Minimal bison/flex-generated code has memory leak

2019-08-01 03:53发布

问题:

In debugging a memory leak on a large project, I found that the source of the leak seemed to be some flex/bison-generated code. I was able to recreate the leak with the following minimal example consisting of two files, sand.l and sand.y:

in sand.l:

%{
#include <stdlib.h>
#include "sand.tab.h"
%}

%%
[0-9]+ { return INT; }
. ;
%%

in sand.y:

%{
#include <stdio.h>
#include <stdlib.h>

int yylex();
int yyparse();
FILE* yyin;

void yyerror(const char* s);
%}

%token INT

%%
program:
       program INT { puts("Found integer"); }
       | 
       ;
%%

int main(int argc, char* argv[]) {
    yyin = stdin;
    do {
        yyparse();
    } while (!feof(yyin));
    return 0;
}

void yyerror(const char* s) {
    puts(s);
}

The code was compiled with

$ bison -d sand.y
$ flex sand.l
$ gcc -g lex.yy.c sand.tab.c -o main -lfl

Running the program with valgrind gave the following error:

8 bytes in 1 blocks are still reachable in loss record 1 of 3
at 0x4C2AC3D: malloc (vg_replace_malloc.c:299)
by 0x40260F: yyalloc (lex.yy.c:1723)
by 0x402126: yyensure_buffer_stack (lex.yy.c:1423)
by 0x400B89: yylex (lex.yy.c:669)
by 0x402975: yyparse (sand.tab.c:1114)
by 0x402EC4: main (sand.y:24)

64 bytes in 1 blocks are still reachable in loss record 2 of 3
at 0x4C2AC3D: malloc (vg_replace_malloc.c:299)
by 0x40260F: yyalloc (lex.yy.c:1723)
by 0x401CBF: yy_create_buffer (lex.yy.c:1258)
by 0x400BB3: yylex (lex.yy.c:671)
by 0x402975: yyparse (sand.tab.c:1114)
by 0x402EC4: main (sand.y:24)

16,386 bytes in 1 blocks are still reachable in loss record 3 of 3
at 0x4C2AC3D: malloc (vg_replace_malloc.c:299)
by 0x40260F: yyalloc (lex.yy.c:1723)
by 0x401CF6: yy_create_buffer (lex.yy.c:1267)
by 0x400BB3: yylex (lex.yy.c:671)
by 0x402975: yyparse (sand.tab.c:1114)
by 0x402EC4: main (sand.y:24)

It seems that bison and/or flex is holding on to a substantial amount of memory. Is there anyway to force them to free it?

回答1:

The default flex skeleton allocates an input buffer and a small buffer stack, which it never frees. You could free the input buffer manually with yy_delete_buffer(YY_CURRENT_BUFFER); but there is no way to delete the buffer stack. (It's only 8 bytes in your application, so it's not a disaster.)
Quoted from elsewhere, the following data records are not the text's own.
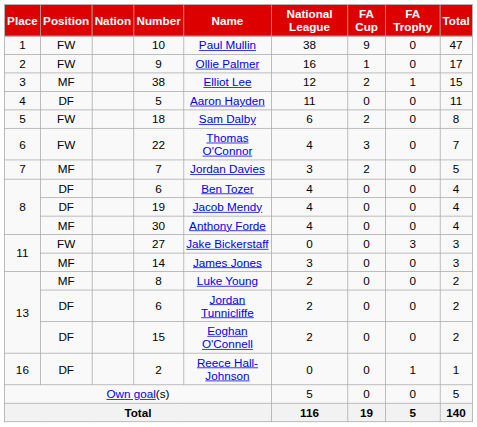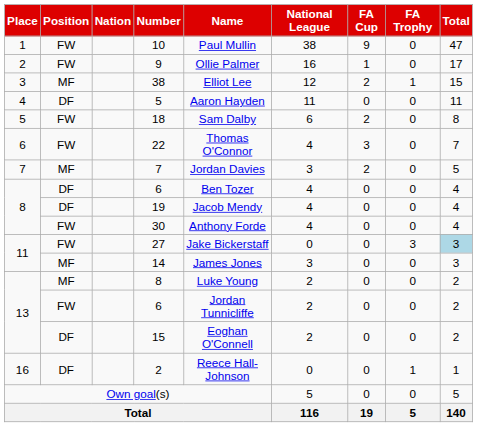30 | Position: MF -> FW
27 | Total: no background -> lightblue background
13 / 6 | Position: DF -> FW
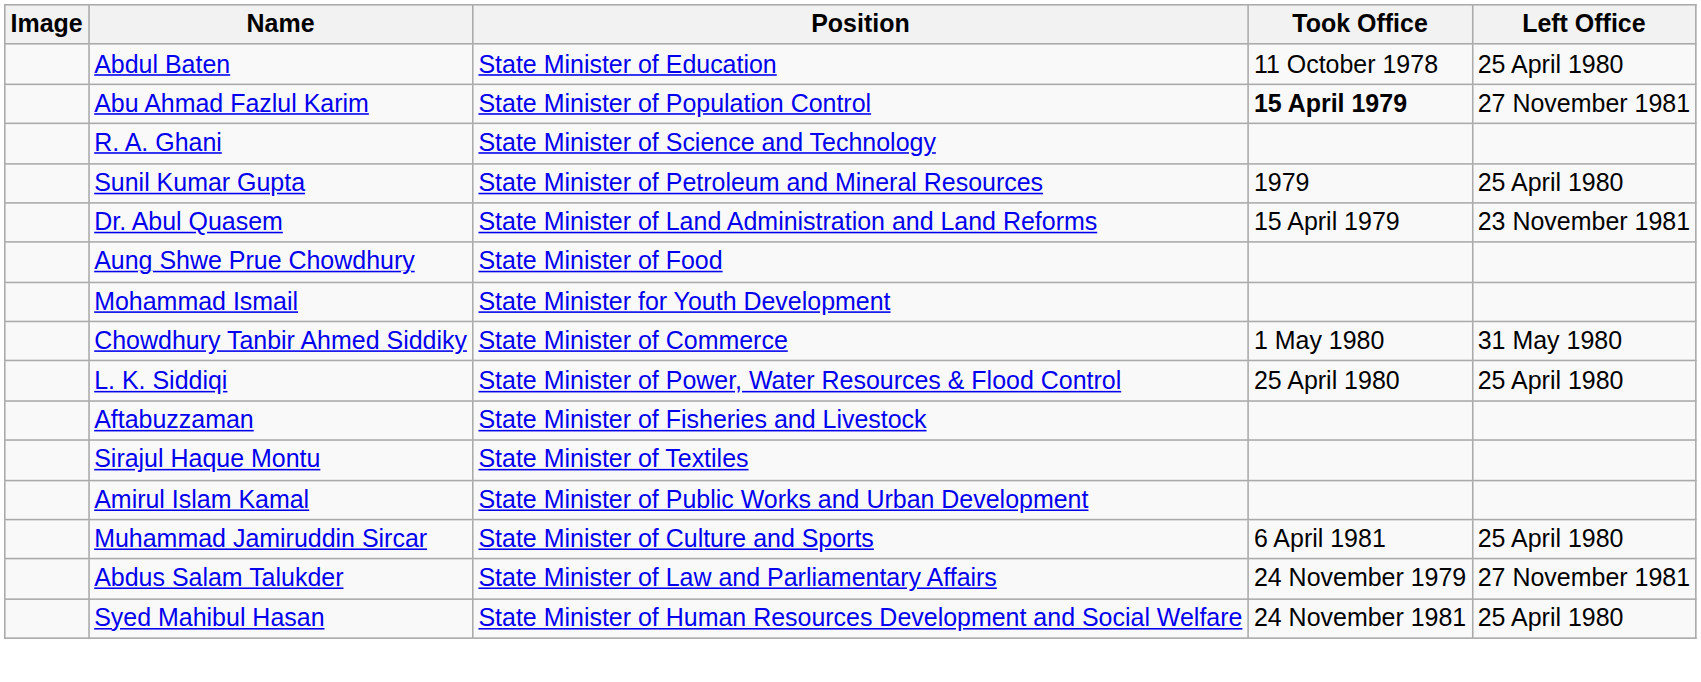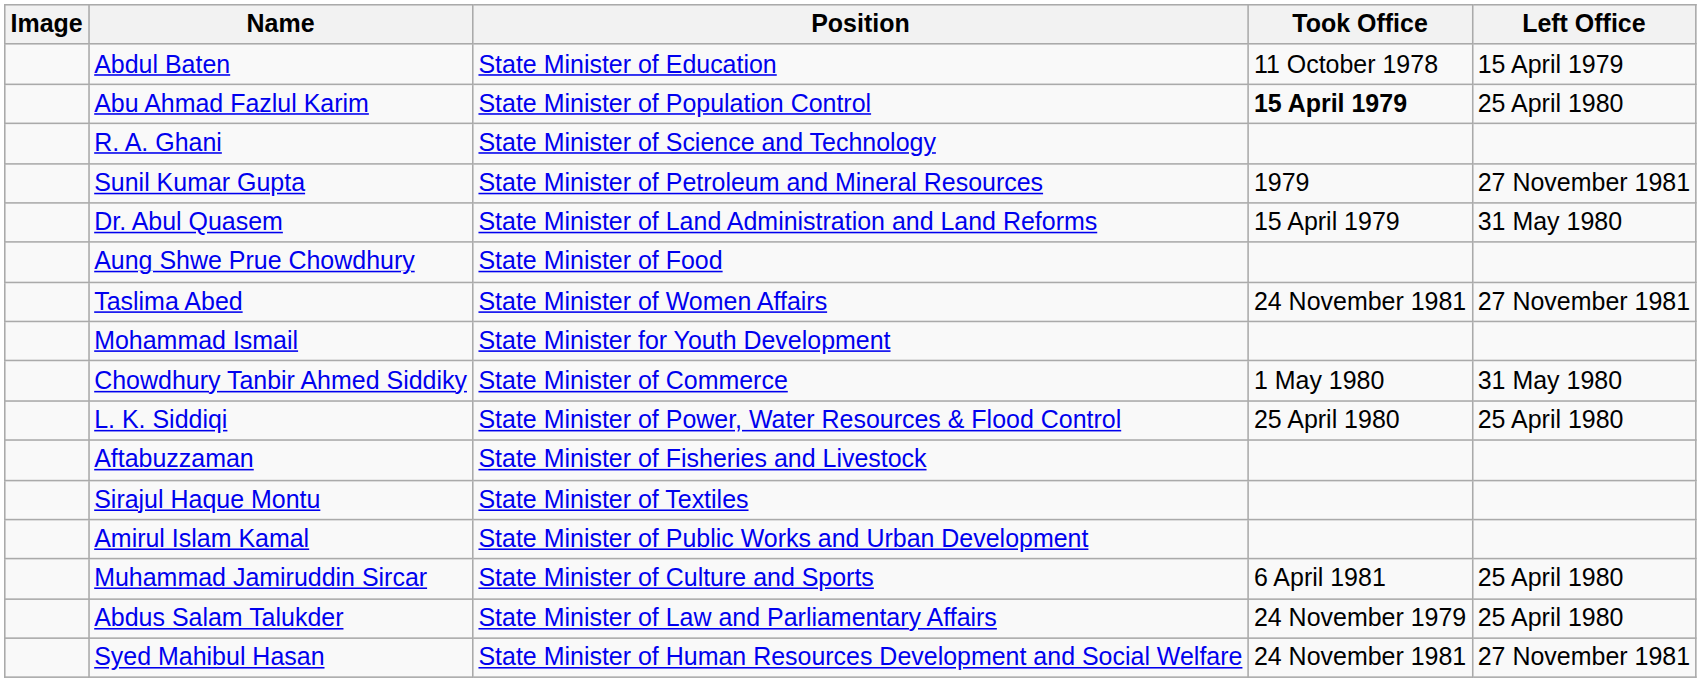Abdul Baten | Left Office: 25 April 1980 -> 15 April 1979
Abu Ahmad Fazlul Karim | Left Office: 27 November 1981 -> 25 April 1980
Sunil Kumar Gupta | Left Office: 25 April 1980 -> 27 November 1981
Dr. Abul Quasem | Left Office: 23 November 1981 -> 31 May 1980
+ row: Taslima Abed | State Minister of Women Affairs | 24 November 1981 | 27 November 1981
Abdus Salam Talukder | Left Office: 27 November 1981 -> 25 April 1980
Syed Mahibul Hasan | Left Office: 25 April 1980 -> 27 November 1981
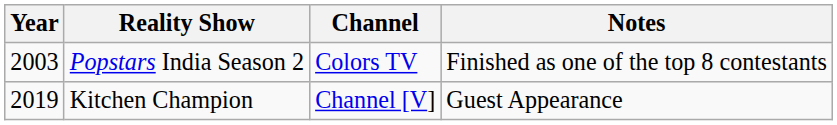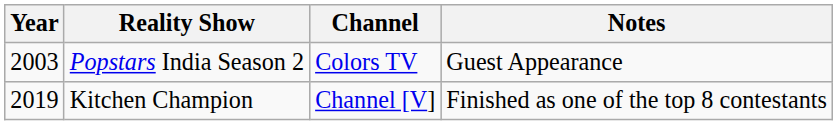Popstars India Season 2 | Notes: Finished as one of the top 8 contestants -> Guest Appearance
Kitchen Champion | Notes: Guest Appearance -> Finished as one of the top 8 contestants
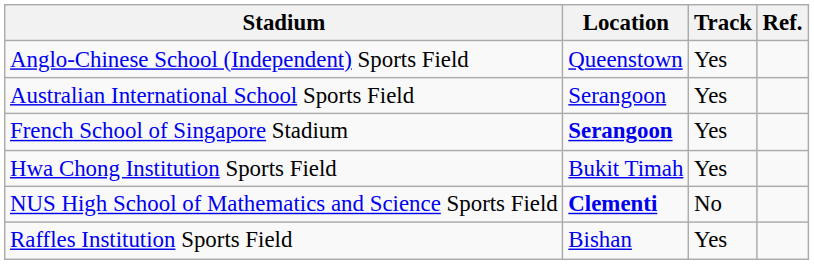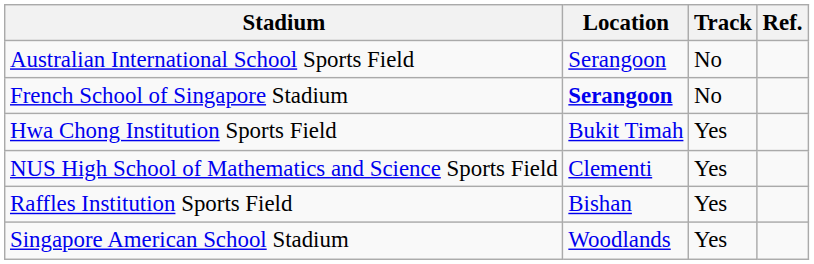- row: Anglo-Chinese School (Independent) Sports Field | Queenstown | Yes
Australian International School Sports Field | Track: Yes -> No
French School of Singapore Stadium | Track: Yes -> No
NUS High School of Mathematics and Science Sports Field | Location: bold -> normal
NUS High School of Mathematics and Science Sports Field | Track: No -> Yes
+ row: Singapore American School Stadium | Woodlands | Yes
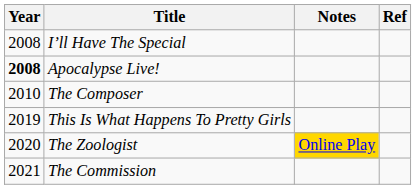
If you want to write a clean application, you should generate a reentrant scanner, which puts all persistent data into a scanner context object. Your code must allocate and free this object, and freeing it will free all memory allocations. (You might also want to generate a pure parser, which works roughly the same way.)
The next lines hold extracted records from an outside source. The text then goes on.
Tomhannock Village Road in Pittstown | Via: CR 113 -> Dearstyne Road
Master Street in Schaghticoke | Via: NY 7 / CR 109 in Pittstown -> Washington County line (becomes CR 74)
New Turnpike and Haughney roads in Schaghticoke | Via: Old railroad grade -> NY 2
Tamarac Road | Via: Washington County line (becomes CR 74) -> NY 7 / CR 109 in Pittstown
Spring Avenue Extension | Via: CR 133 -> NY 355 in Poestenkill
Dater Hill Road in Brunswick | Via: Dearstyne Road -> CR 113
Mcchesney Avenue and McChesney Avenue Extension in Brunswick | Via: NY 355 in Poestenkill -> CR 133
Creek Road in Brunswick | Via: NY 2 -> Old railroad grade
However, the reentrant scanner has a very different API, so you will need to get your parser to pass through the scanner context object. If you use a reentrant (pure) parser as well, you'll need to modify your scanner actions because with the reentrant parser, yylval is a YYSTYPE* instead of YYSTYPE.